Le Mali connaît une «amélioration tangible dans le domaine sécuritaire», mais il y règne un «climat délétère» de recul de la liberté d’expression, a estimé hier un expert indépendant de l’ONU après une visite dans le pays. «Pour la première fois» depuis 2018, «j’ai noté une amélioration tangible de la situation sécuritaire», a déclaré hier Alioune Tine, expert indépendant de l’ONU sur la question des droits humains au Mali, lors d’une visioconférence depuis Dakar.

Il a étayé ses propos en arguant d’une baisse du nombre de personnes déplacées (d’environ 400 000 en septembre à 350 000 en décembre, selon l’ONU) et d’une baisse des violations recensées par l’ONU des droits humains sur le dernier semestre 2021.

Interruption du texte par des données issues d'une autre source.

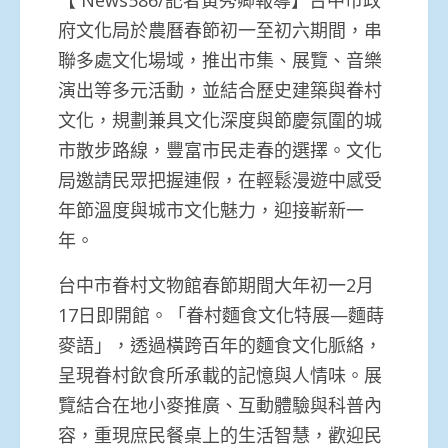
府文化局於農曆春節初一至初六期間，串
聯多處文化場域，
推出市集、展覽、音樂
演出等多元活動，並結合歷史建築與眷村
文化
，規劃兼具文化深度與節慶氛圍的城
市散步路線，豐富市民走春的選
擇。文化
局邀請民眾把握連假，在輕鬆漫遊中感受
年節溫度與城市文
化魅力，迎接嶄新一
年。
台中市眷村文物館春節期間大年初一2月
17日即開館。「眷村麵食
文化特展—麵蒔
麥語」，透過橫跨百年的麵食文化脈絡，
呈現眷村飲
食所承載的記憶與人情味。展
覽結合在地小麥推廣、互動體驗與科普
內
容，重現庶民餐桌上的生活智慧，歡迎民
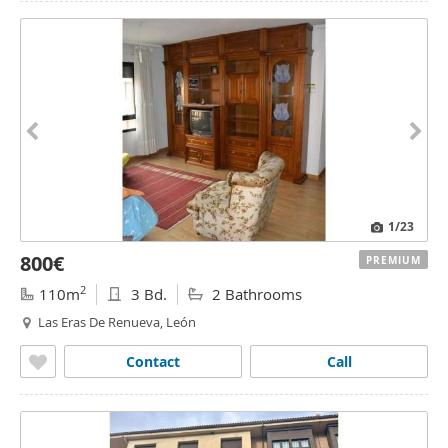
1
/23
800€
PREMIUM
2
110m
3 Bd.
2 Bathrooms
Las Eras De Renueva, León
Contact
Call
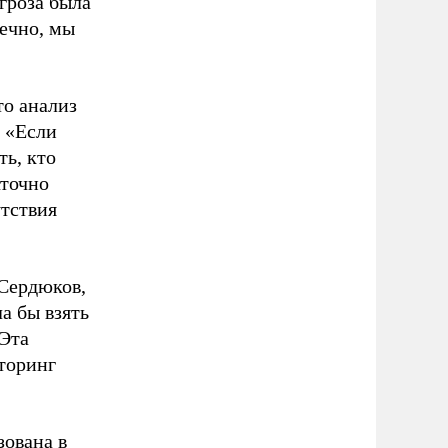
гроза была
нечно, мы
то анализ
. «Если
ь, кто
аточно
тствия
Сердюков,
а бы взять
«Эта
торинг
зована в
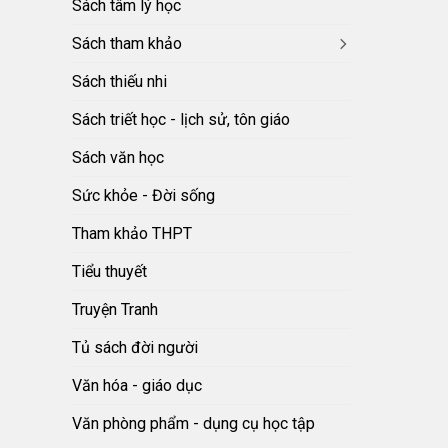
Sách tâm lý học
Sách tham khảo
Sách thiếu nhi
Sách triết học - lịch sử, tôn giáo
Sách văn học
Sức khỏe - Đời sống
Tham khảo THPT
Tiểu thuyết
Truyện Tranh
Tủ sách đời người
Văn hóa - giáo dục
Văn phòng phẩm - dụng cụ học tập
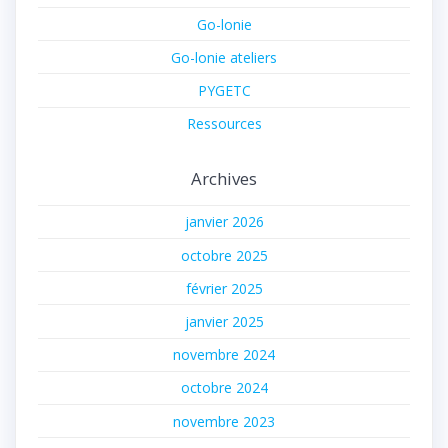
Go-lonie
Go-lonie ateliers
PYGETC
Ressources
Archives
janvier 2026
octobre 2025
février 2025
janvier 2025
novembre 2024
octobre 2024
novembre 2023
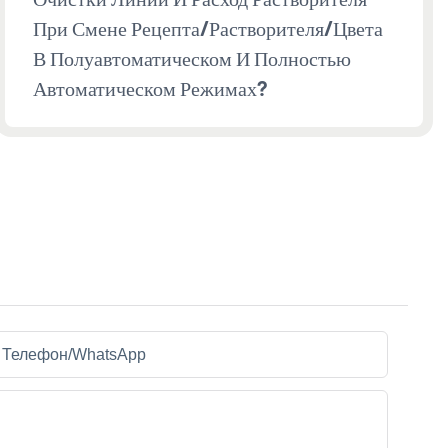
При Смене Рецепта/растворителя/цвета
В Полуавтоматическом И Полностью
Автоматическом Режимах?
Телефон/WhatsApp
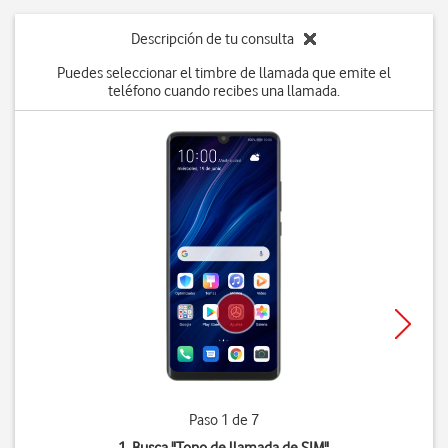
Descripción de tu consulta
Puedes seleccionar el timbre de llamada que emite el
teléfono cuando recibes una llamada.
Paso 1 de 7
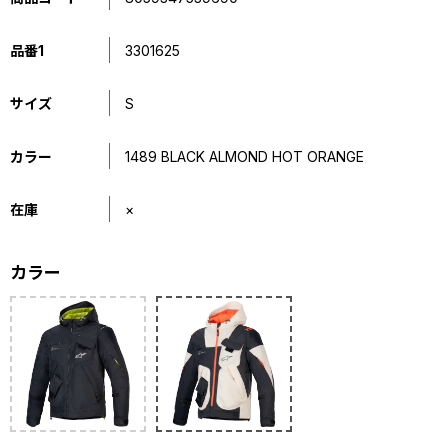
品番1
3301625
サイズ
S
カラー
1489 BLACK ALMOND HOT ORANGE
在庫
×
カラー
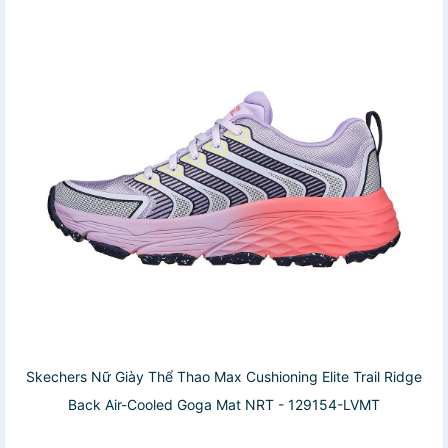
Skechers Nữ Giày Thể Thao Max Cushioning Elite Trail Ridge
Back Air-Cooled Goga Mat NRT - 129154-LVMT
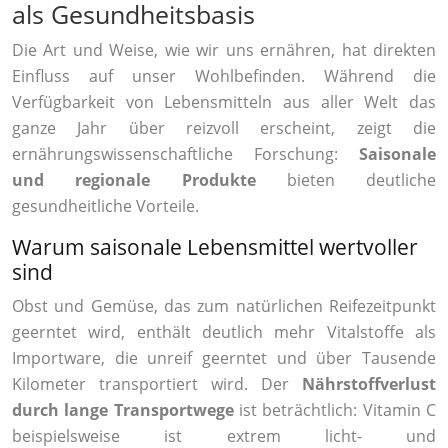
als Gesundheitsbasis
Die Art und Weise, wie wir uns ernähren, hat direkten
Einfluss auf unser Wohlbefinden. Während die
Verfügbarkeit von Lebensmitteln aus aller Welt das
ganze Jahr über reizvoll erscheint, zeigt die
ernährungswissenschaftliche Forschung:
Saisonale
und regionale Produkte
bieten deutliche
gesundheitliche Vorteile.
Warum saisonale Lebensmittel wertvoller
sind
Obst und Gemüse, das zum natürlichen Reifezeitpunkt
geerntet wird, enthält deutlich mehr Vitalstoffe als
Importware, die unreif geerntet und über Tausende
Kilometer transportiert wird. Der
Nährstoffverlust
durch lange Transportwege
ist beträchtlich: Vitamin C
beispielsweise ist extrem licht- und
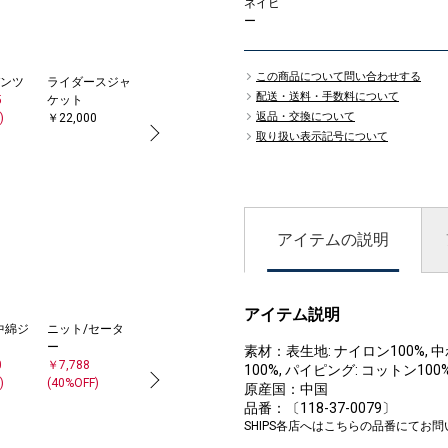
ネイビ
ー
この商品について問い合わせする
ンツ
ライダースジャ
スニーカー
クラッチバッグ
配送・送料・手数料について
5
ケット
￥20,900
￥25,300
返品・交換について
)
￥22,000
取り扱い表示記号について
アイテムの説明
アイテム説明
中綿ジ
ニット/セータ
トートバッグ
手袋
ー
￥17,050
￥6,930
素材：表生地: ナイロン100%, 中
0
￥7,788
(30%OFF)
100%, パイピング: コットン100
)
(40%OFF)
原産国：中国
品番：〔118-37-0079〕
SHIPS各店へはこちらの品番にてお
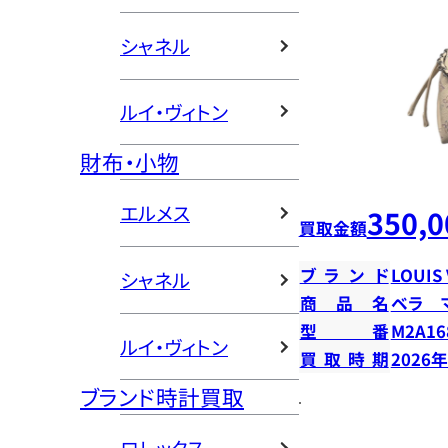
シャネル
ルイ・ヴィトン
財布・小物
エルメス
350,0
買取金額
ブランド
LOUIS
シャネル
商品名
ベラ 
型番
M2A16
ルイ・ヴィトン
買取時期
2026
ブランド時計買取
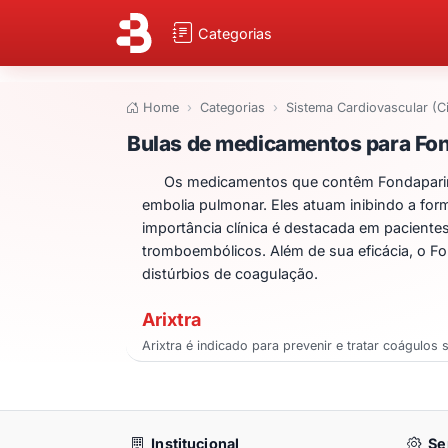
Categorias
Home
Categorias
Sistema Cardiovascular (C
Bulas de medicam
Bulas de medicamentos para Fo
Os medicamentos que contêm Fondaparinu
embolia pulmonar. Eles atuam inibindo a fo
importância clínica é destacada em pacient
tromboembólicos. Além de sua eficácia, o F
distúrbios de coagulação.
Arixtra
Arixtra é indicado para prevenir e tratar coágul
Institucional
Se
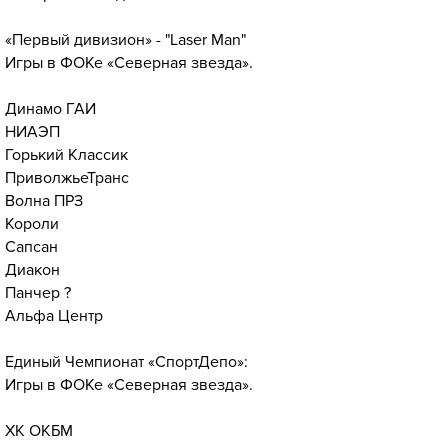
«Первый дивизион» - "Laser Man"
Игры в ФОКе «Северная звезда».
Динамо ГАИ
НИАЭП
Горький Классик
ПриволжьеТранс
Волна ПРЗ
Короли
Сапсан
Диакон
Панчер ?
Альфа Центр
Единый Чемпионат «СпортДепо»:
Игры в ФОКе «Северная звезда».
ХК ОКБМ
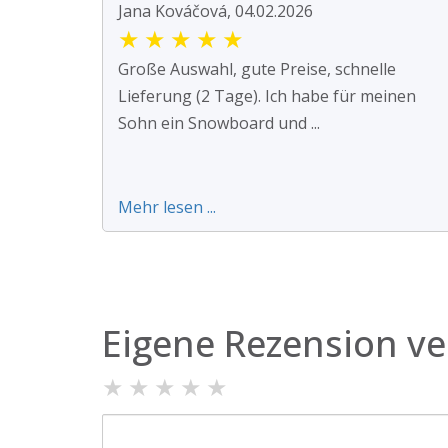
Jana Kováčová, 04.02.2026
★
★
★
★
★
Große Auswahl, gute Preise, schnelle
Lieferung (2 Tage). Ich habe für meinen
Sohn ein Snowboard und ...
Mehr lesen ...
Eigene Rezension ve
★
★
★
★
★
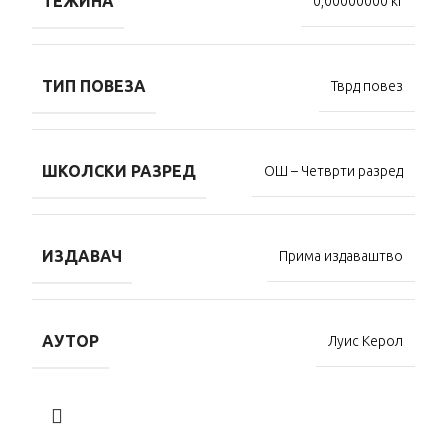
ТЕЖИНА
0,00000000 кг
ТИП ПОВЕЗА
Тврд повез
ШКОЛСКИ РАЗРЕД
ОШ – Четврти разред
ИЗДАВАЧ
Прима издаваштво
АУТОР
Луис Керол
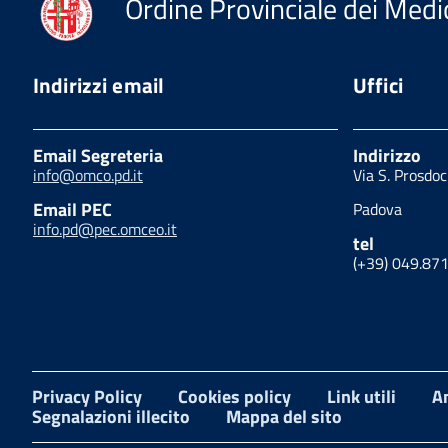
Ordine Provinciale dei Medic
Indirizzi email
Uffici
Email Segreteria
Indirizzo
info@omco.pd.it
Via S. Prosdo
Email PEC
Padova
info.pd@pec.omceo.it
tel
(+39) 049.87
Privacy Policy
Cookies policy
Link utili
A
Segnalazioni illecito
Mappa del sito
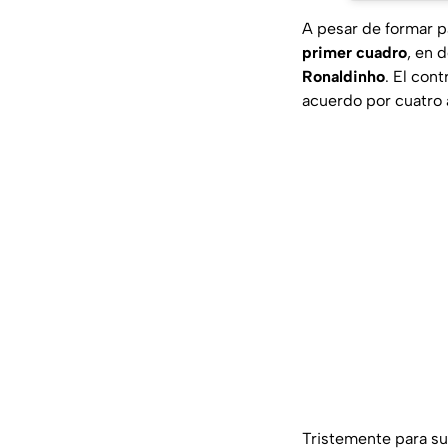
A pesar de formar p
primer cuadro
, en 
Ronaldinho
. El con
acuerdo por cuatro 
Tristemente para su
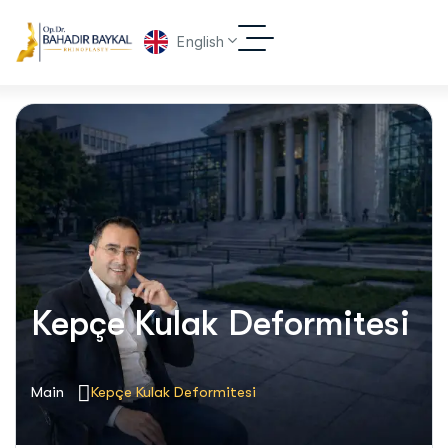
English
Kepçe Kulak Deformitesi
Main
Kepçe Kulak Deformitesi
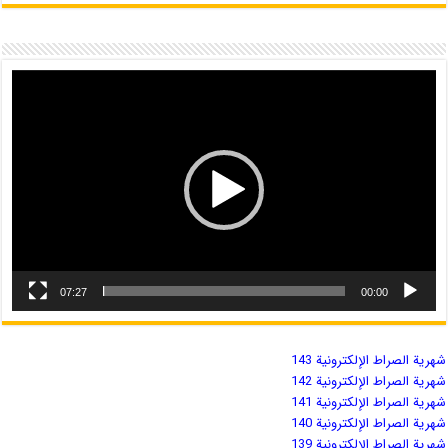
07:27
00:00
شهریة الصراط الإلكترونية 143
شهریة الصراط الإلكترونية 142
شهریة الصراط الإلكترونية 141
شهریة الصراط الإلكترونية 140
شهریة الصراط الإلكترونية 139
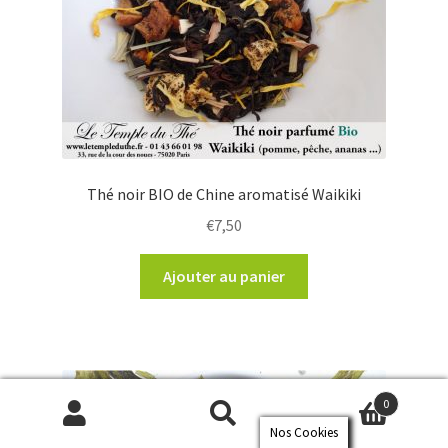
Thé noir BIO de Chine aromatisé Waikiki
€
7,50
Ajouter au panier
0
Nos Cookies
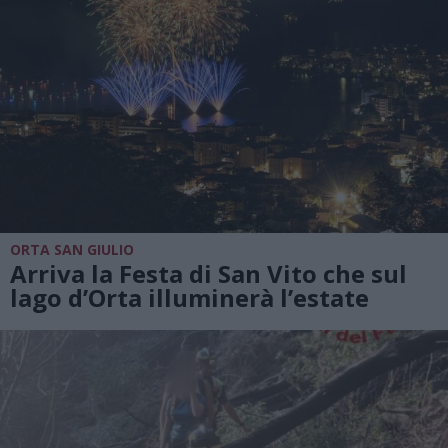
ORTA SAN GIULIO
Arriva la Festa di San Vito che sul
lago d’Orta illuminerà l’estate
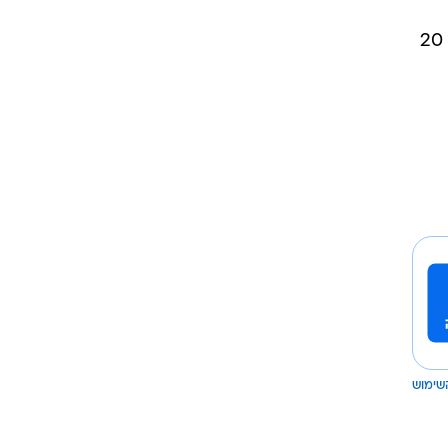
אייזאה פיניירו היה האיש של המארחת, כשקלע 25 ולקח עוד 8 ריבאונדים. גבריאל אולאסני קלע 20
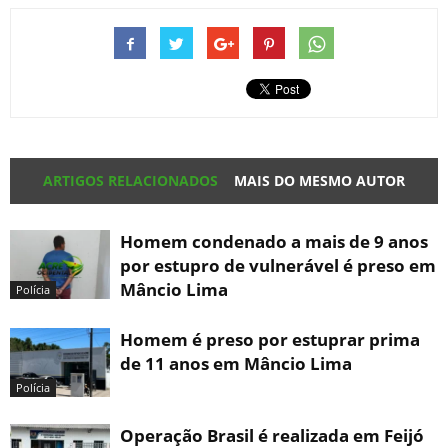
ARTIGOS RELACIONADOS
MAIS DO MESMO AUTOR
Homem condenado a mais de 9 anos
por estupro de vulnerável é preso em
Mâncio Lima
Polícia
Homem é preso por estuprar prima
de 11 anos em Mâncio Lima
Polícia
Operação Brasil é realizada em Feijó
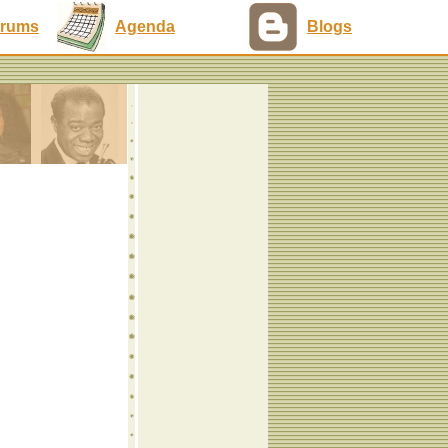
rums
Agenda
Blogs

Ces «améliorations tangibles» ne doivent «pas occulter les défis sérieux», a-t-il relevé, notamment avec une présence de groupes djihadistes «qui continuent d’attaquer, de tuer et d’enlever des civils».

Selon des sources locales, une quarantaine de civils ont été tués mi-février par le groupe Etat islamique au Grand Sahara (EIGS, affilié à l’organisation Etat islamique) dans la région de Tessit, dans la partie malienne de la zone dite des trois frontières, aux confins du Mali, du Burkina Faso et du Niger. Huit militaires maliens et «une soixantaine» de djihadistes sont décédés lors de combats dans la même zone vendredi, selon Bamako.

Bombe sociale

Alioune Tine a également mis en garde contre une «bombe sociale» qui «se profile à l’horizon» avec la fermeture, par les mêmes groupes radicaux, d’écoles. Le nombre d’élèves affectés a augmenté en 2021, a-t-il rappelé, de 400 000 à 500 000 entre janvier et décembre, selon l’ONU. M. Tine a expliqué s’être rendu du 7 au 18 février à Mopti et Tombouctou et avoir rencontré une large part des acteurs socio-politiques maliens à Bamako.

«Tous sont unanimes qu’il est de plus en plus difficile d’exprimer une opinion dissidente sans courir le risque d’être emprisonné ou lynché sur les réseaux sociaux», a-t-il estimé hier, en exprimant sa «profonde préoccupation par rapport au rétrécissement de l’espace civique».

Annonçant faire de la lutte contre la corruption une priorité, les militaires ont arrêté plusieurs hommes et femmes politiques, dont l’ex-Premier ministre Soumeylou Boubeye Maïga. Evacué en décembre de la prison vers une clinique bamakoise en raison de son état de santé, il a perdu 20 kilos et nécessite une évacuation, selon M. Tine.

Ce «climat délétère a mené plusieurs acteurs à l’autocensure par crainte de représailles des autorités maliennes de transition et/ou de leurs sympathisants», a-t-il encore déclaré, estimant que des «menaces réelles pèsent (notamment) sur l’activité des défenseurs des droits de l’homme».

Les enquêtes sur les présumées violations des droits humains par des acteurs du conflit au Mali, notamment l’armée malienne, sont de plus en plus rares. «Quand vous sortez quelque chose (une enquête, ndlr) vous êtes assaillis puis lynchés par les médias, surtout les médias sociaux», a dénoncé M. Tine. Les partenaires européens, dont la France, ont annoncé jeudi se retirer du Mali, où l’armée affirme engranger victoire sur victoire depuis plusieurs mois.

Le Mali est dirigé par des militaires depuis qu’ils ont renversé, en août 2020, le président Ibrahim Boubacar Keïta. Sous embargo de ses voisins ouest-africains pour ne pas avoir respecté son engagement d’organiser des élections fin février, le Mali est en négociations avec la Communauté des Etats d’Afrique de l’Ouest sur la durée de la «transition». Lundi, le Parlement nommé par les militaires a entériné que la période de transition pourrait durer jusqu’à cinq ans. Un délai jugé «inacceptable» par la Cédéao.